Cluster health profiles
The three clusters exhibit clearly differentiated health patterns and distinct diabetes risk compositions (chi-square confirms external validity).
| Cluster 0 | Cluster 1 | Cluster 2 | |
|---|---|---|---|
| Label | Low Risk | Lifestyle-driven | High Clinical Burden |
| BMI | Low | Moderate | High |
| GenHlth / PhysHlth | Good | Moderate | Poor |
| HighBP / HighChol / CVD | Low | Low–moderate | High |
| Physical activity | Moderate | Low | Low |
| Smoking / Alcohol | Low | High | Moderate |
| Diabetes composition | Lowest | Moderate | Highest |
| Intervention | Preventive | Lifestyle change | Clinical management |


Cluster 0 shows generally favourable health indicators — lower BMI, fewer chronic conditions, and better self-reported health — representing a low-risk profile suited to preventive health maintenance. Cluster 1 is characterised primarily by lifestyle-related differences, particularly in physical activity, smoking, and dietary behaviours, despite relatively moderate clinical risk, indicating a need for behaviour-focused lifestyle interventions. Cluster 2 displays consistently elevated levels across multiple adverse health indicators, including BMI, poor general health, cardiovascular conditions, and mobility limitations — a high-risk profile driven by accumulated clinical burden that warrants targeted clinical management and monitoring.

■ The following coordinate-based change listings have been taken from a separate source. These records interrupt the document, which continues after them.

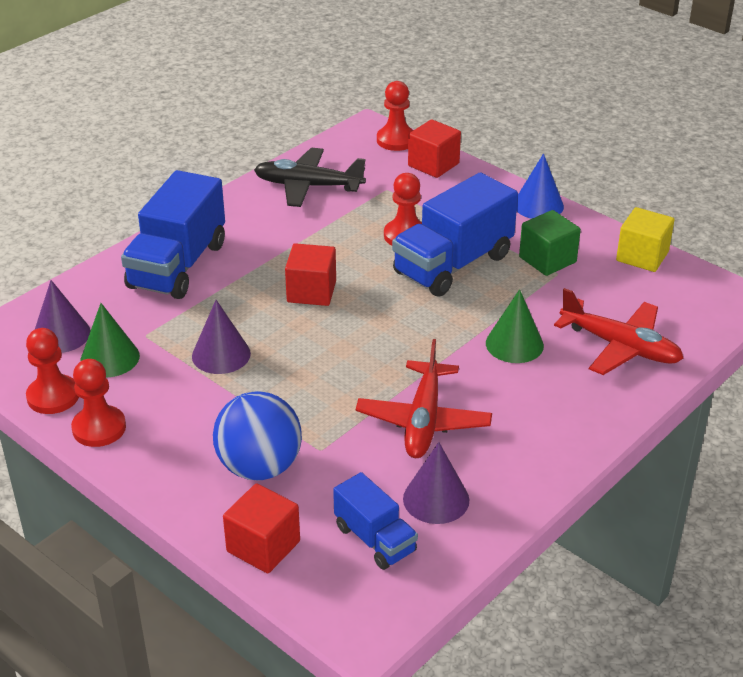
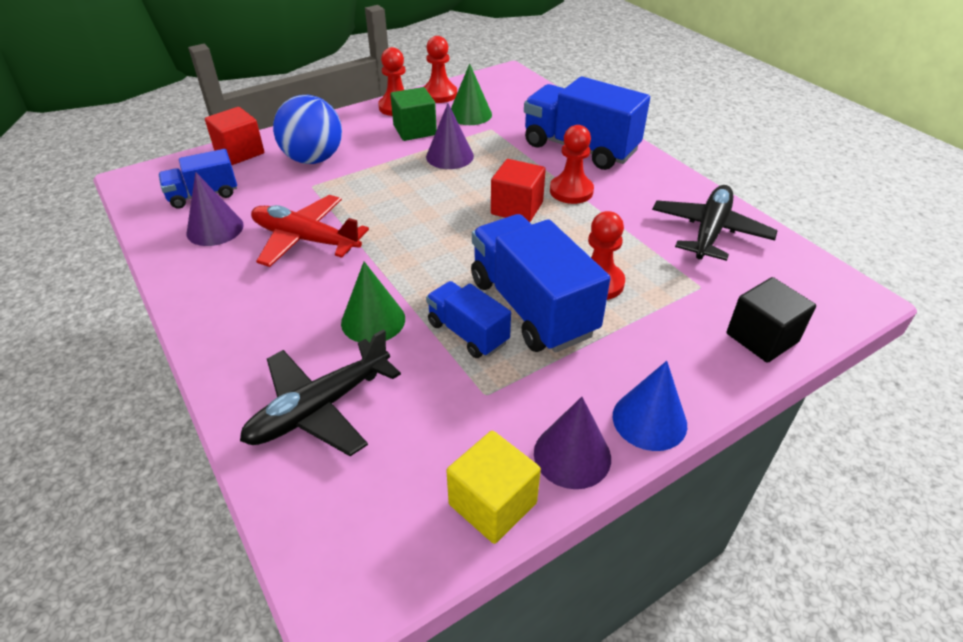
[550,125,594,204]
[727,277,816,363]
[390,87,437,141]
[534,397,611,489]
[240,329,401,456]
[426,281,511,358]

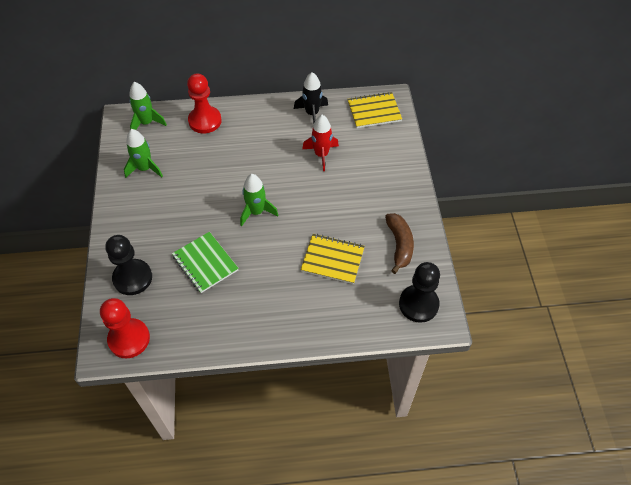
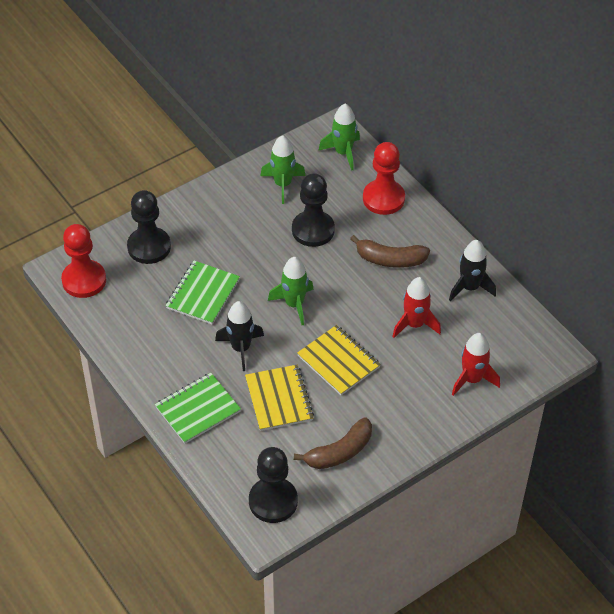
[297,325,381,395]
[292,173,335,247]
[350,235,430,268]
[215,301,264,371]
[452,333,500,396]
[155,373,241,444]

The clear separation of health profiles across all three clusters supports the external validity of the clustering solution and its potential application in population-level diabetes risk stratification.
Reflection
Why LR over RF? Not AUC — both are comparable. The decision rests on the cost curve shape. LR’s flat minimum around t ≈ 0.48 means deployment threshold can be varied without sharply increasing cost. RF’s steep minimum at t ≈ 0.16 is fragile.
Why k=3? Not the highest silhouette — but the most stable across PCA representations. As Hennig (2007) notes: a meaningful cluster should not disappear easily when the data is changed in a non-essential way.
Limitations: BRFSS is cross-sectional — causality cannot be inferred. Both models lack reliable probability calibration across the full risk range. Clustering is sensitive to feature selection scope and PCA dimensionality choice.